> [TASK GOAL]: Please set down the whole listing again, precisely.

EXERCISE DATA START

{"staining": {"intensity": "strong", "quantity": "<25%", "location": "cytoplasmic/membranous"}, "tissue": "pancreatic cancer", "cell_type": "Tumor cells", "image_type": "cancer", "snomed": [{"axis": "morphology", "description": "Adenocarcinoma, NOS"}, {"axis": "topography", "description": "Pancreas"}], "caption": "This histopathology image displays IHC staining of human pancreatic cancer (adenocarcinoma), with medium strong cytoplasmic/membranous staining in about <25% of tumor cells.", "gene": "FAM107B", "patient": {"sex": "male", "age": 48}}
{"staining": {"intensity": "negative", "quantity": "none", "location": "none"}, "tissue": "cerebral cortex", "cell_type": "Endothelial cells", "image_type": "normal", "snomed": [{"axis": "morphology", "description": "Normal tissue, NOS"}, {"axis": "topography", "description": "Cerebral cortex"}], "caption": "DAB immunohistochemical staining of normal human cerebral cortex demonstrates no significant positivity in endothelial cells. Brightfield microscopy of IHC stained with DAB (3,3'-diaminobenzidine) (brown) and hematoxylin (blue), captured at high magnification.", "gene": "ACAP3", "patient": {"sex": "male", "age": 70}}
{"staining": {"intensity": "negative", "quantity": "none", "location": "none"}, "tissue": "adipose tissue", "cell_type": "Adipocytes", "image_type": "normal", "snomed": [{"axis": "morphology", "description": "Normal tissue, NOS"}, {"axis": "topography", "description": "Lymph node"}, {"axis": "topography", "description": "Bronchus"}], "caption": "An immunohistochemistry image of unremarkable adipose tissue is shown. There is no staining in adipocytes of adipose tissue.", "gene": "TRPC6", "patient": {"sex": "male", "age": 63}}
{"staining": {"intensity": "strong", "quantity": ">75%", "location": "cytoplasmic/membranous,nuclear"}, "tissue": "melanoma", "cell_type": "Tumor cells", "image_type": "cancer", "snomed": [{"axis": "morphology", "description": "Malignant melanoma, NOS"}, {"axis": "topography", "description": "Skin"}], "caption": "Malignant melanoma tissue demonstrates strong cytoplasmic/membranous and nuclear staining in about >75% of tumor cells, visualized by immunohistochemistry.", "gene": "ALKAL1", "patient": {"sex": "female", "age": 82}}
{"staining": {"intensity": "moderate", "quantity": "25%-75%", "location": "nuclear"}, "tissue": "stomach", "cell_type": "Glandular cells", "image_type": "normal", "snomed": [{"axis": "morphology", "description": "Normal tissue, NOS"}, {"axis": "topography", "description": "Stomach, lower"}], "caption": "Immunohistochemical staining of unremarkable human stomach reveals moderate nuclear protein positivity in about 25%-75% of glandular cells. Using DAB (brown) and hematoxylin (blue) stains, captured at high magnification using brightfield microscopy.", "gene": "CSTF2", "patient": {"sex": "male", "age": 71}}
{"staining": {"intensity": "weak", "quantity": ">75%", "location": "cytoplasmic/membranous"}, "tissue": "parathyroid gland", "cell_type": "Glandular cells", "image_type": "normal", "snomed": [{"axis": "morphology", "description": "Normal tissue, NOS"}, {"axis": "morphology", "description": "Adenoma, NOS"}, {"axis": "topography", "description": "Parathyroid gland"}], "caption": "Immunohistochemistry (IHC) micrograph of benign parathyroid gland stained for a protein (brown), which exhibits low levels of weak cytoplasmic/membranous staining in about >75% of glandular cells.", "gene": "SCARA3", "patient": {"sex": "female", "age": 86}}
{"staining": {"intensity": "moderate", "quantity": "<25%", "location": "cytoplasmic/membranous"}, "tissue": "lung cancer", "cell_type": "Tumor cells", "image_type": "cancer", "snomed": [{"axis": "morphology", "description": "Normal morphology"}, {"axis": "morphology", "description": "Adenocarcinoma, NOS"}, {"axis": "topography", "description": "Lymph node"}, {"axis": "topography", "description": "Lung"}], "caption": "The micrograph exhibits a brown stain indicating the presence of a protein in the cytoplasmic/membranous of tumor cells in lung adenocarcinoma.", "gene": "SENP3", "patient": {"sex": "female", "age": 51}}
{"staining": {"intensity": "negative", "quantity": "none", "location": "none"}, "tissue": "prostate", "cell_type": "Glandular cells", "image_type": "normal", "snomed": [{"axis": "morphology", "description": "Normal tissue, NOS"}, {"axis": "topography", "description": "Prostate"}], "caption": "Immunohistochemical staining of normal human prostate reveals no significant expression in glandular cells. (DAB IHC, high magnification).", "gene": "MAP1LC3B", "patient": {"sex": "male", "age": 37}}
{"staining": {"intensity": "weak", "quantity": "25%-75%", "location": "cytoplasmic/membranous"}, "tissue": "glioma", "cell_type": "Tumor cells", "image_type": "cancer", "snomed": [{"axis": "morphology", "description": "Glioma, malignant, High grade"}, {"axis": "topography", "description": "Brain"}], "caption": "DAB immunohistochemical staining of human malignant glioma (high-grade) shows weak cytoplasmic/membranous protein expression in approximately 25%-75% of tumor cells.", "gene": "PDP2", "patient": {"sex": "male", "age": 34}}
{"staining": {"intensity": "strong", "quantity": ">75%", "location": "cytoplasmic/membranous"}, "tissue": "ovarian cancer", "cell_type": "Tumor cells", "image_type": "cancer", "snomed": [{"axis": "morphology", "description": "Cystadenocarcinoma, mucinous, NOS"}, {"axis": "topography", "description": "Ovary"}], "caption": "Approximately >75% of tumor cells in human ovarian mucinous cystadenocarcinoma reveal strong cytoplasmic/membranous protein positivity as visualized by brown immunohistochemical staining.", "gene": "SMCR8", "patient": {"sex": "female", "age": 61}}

EXERCISE DATA END

> [ANSWER TO THIS PROBLEM]:
{"staining": {"intensity": "strong", "quantity": "<25%", "location": "cytoplasmic/membranous"}, "tissue": "pancreatic cancer", "cell_type": "Tumor cells", "image_type": "cancer", "snomed": [{"axis": "morphology", "description": "Adenocarcinoma, NOS"}, {"axis": "topography", "description": "Pancreas"}], "caption": "This histopathology image displays IHC staining of human pancreatic cancer (adenocarcinoma), with medium strong cytoplasmic/membranous staining in about <25% of tumor cells.", "gene": "FAM107B", "patient": {"sex": "male", "age": 48}}
{"staining": {"intensity": "negative", "quantity": "none", "location": "none"}, "tissue": "cerebral cortex", "cell_type": "Endothelial cells", "image_type": "normal", "snomed": [{"axis": "morphology", "description": "Normal tissue, NOS"}, {"axis": "topography", "description": "Cerebral cortex"}], "caption": "DAB immunohistochemical staining of normal human cerebral cortex demonstrates no significant positivity in endothelial cells. Brightfield microscopy of IHC stained with DAB (3,3'-diaminobenzidine) (brown) and hematoxylin (blue), captured at high magnification.", "gene": "ACAP3", "patient": {"sex": "male", "age": 70}}
{"staining": {"intensity": "negative", "quantity": "none", "location": "none"}, "tissue": "adipose tissue", "cell_type": "Adipocytes", "image_type": "normal", "snomed": [{"axis": "morphology", "description": "Normal tissue, NOS"}, {"axis": "topography", "description": "Lymph node"}, {"axis": "topography", "description": "Bronchus"}], "caption": "An immunohistochemistry image of unremarkable adipose tissue is shown. There is no staining in adipocytes of adipose tissue.", "gene": "TRPC6", "patient": {"sex": "male", "age": 63}}
{"staining": {"intensity": "strong", "quantity": ">75%", "location": "cytoplasmic/membranous,nuclear"}, "tissue": "melanoma", "cell_type": "Tumor cells", "image_type": "cancer", "snomed": [{"axis": "morphology", "description": "Malignant melanoma, NOS"}, {"axis": "topography", "description": "Skin"}], "caption": "Malignant melanoma tissue demonstrates strong cytoplasmic/membranous and nuclear staining in about >75% of tumor cells, visualized by immunohistochemistry.", "gene": "ALKAL1", "patient": {"sex": "female", "age": 82}}
{"staining": {"intensity": "moderate", "quantity": "25%-75%", "location": "nuclear"}, "tissue": "stomach", "cell_type": "Glandular cells", "image_type": "normal", "snomed": [{"axis": "morphology", "description": "Normal tissue, NOS"}, {"axis": "topography", "description": "Stomach, lower"}], "caption": "Immunohistochemical staining of unremarkable human stomach reveals moderate nuclear protein positivity in about 25%-75% of glandular cells. Using DAB (brown) and hematoxylin (blue) stains, captured at high magnification using brightfield microscopy.", "gene": "CSTF2", "patient": {"sex": "male", "age": 71}}
{"staining": {"intensity": "weak", "quantity": ">75%", "location": "cytoplasmic/membranous"}, "tissue": "parathyroid gland", "cell_type": "Glandular cells", "image_type": "normal", "snomed": [{"axis": "morphology", "description": "Normal tissue, NOS"}, {"axis": "morphology", "description": "Adenoma, NOS"}, {"axis": "topography", "description": "Parathyroid gland"}], "caption": "Immunohistochemistry (IHC) micrograph of benign parathyroid gland stained for a protein (brown), which exhibits low levels of weak cytoplasmic/membranous staining in about >75% of glandular cells.", "gene": "SCARA3", "patient": {"sex": "female", "age": 86}}
{"staining": {"intensity": "moderate", "quantity": "<25%", "location": "cytoplasmic/membranous"}, "tissue": "lung cancer", "cell_type": "Tumor cells", "image_type": "cancer", "snomed": [{"axis": "morphology", "description": "Normal morphology"}, {"axis": "morphology", "description": "Adenocarcinoma, NOS"}, {"axis": "topography", "description": "Lymph node"}, {"axis": "topography", "description": "Lung"}], "caption": "The micrograph exhibits a brown stain indicating the presence of a protein in the cytoplasmic/membranous of tumor cells in lung adenocarcinoma.", "gene": "SENP3", "patient": {"sex": "female", "age": 51}}
{"staining": {"intensity": "negative", "quantity": "none", "location": "none"}, "tissue": "prostate", "cell_type": "Glandular cells", "image_type": "normal", "snomed": [{"axis": "morphology", "description": "Normal tissue, NOS"}, {"axis": "topography", "description": "Prostate"}], "caption": "Immunohistochemical staining of normal human prostate reveals no significant expression in glandular cells. (DAB IHC, high magnification).", "gene": "MAP1LC3B", "patient": {"sex": "male", "age": 37}}
{"staining": {"intensity": "weak", "quantity": "25%-75%", "location": "cytoplasmic/membranous"}, "tissue": "glioma", "cell_type": "Tumor cells", "image_type": "cancer", "snomed": [{"axis": "morphology", "description": "Glioma, malignant, High grade"}, {"axis": "topography", "description": "Brain"}], "caption": "DAB immunohistochemical staining of human malignant glioma (high-grade) shows weak cytoplasmic/membranous protein expression in approximately 25%-75% of tumor cells.", "gene": "PDP2", "patient": {"sex": "male", "age": 34}}
{"staining": {"intensity": "strong", "quantity": ">75%", "location": "cytoplasmic/membranous"}, "tissue": "ovarian cancer", "cell_type": "Tumor cells", "image_type": "cancer", "snomed": [{"axis": "morphology", "description": "Cystadenocarcinoma, mucinous, NOS"}, {"axis": "topography", "description": "Ovary"}], "caption": "Approximately >75% of tumor cells in human ovarian mucinous cystadenocarcinoma reveal strong cytoplasmic/membranous protein positivity as visualized by brown immunohistochemical staining.", "gene": "SMCR8", "patient": {"sex": "female", "age": 61}}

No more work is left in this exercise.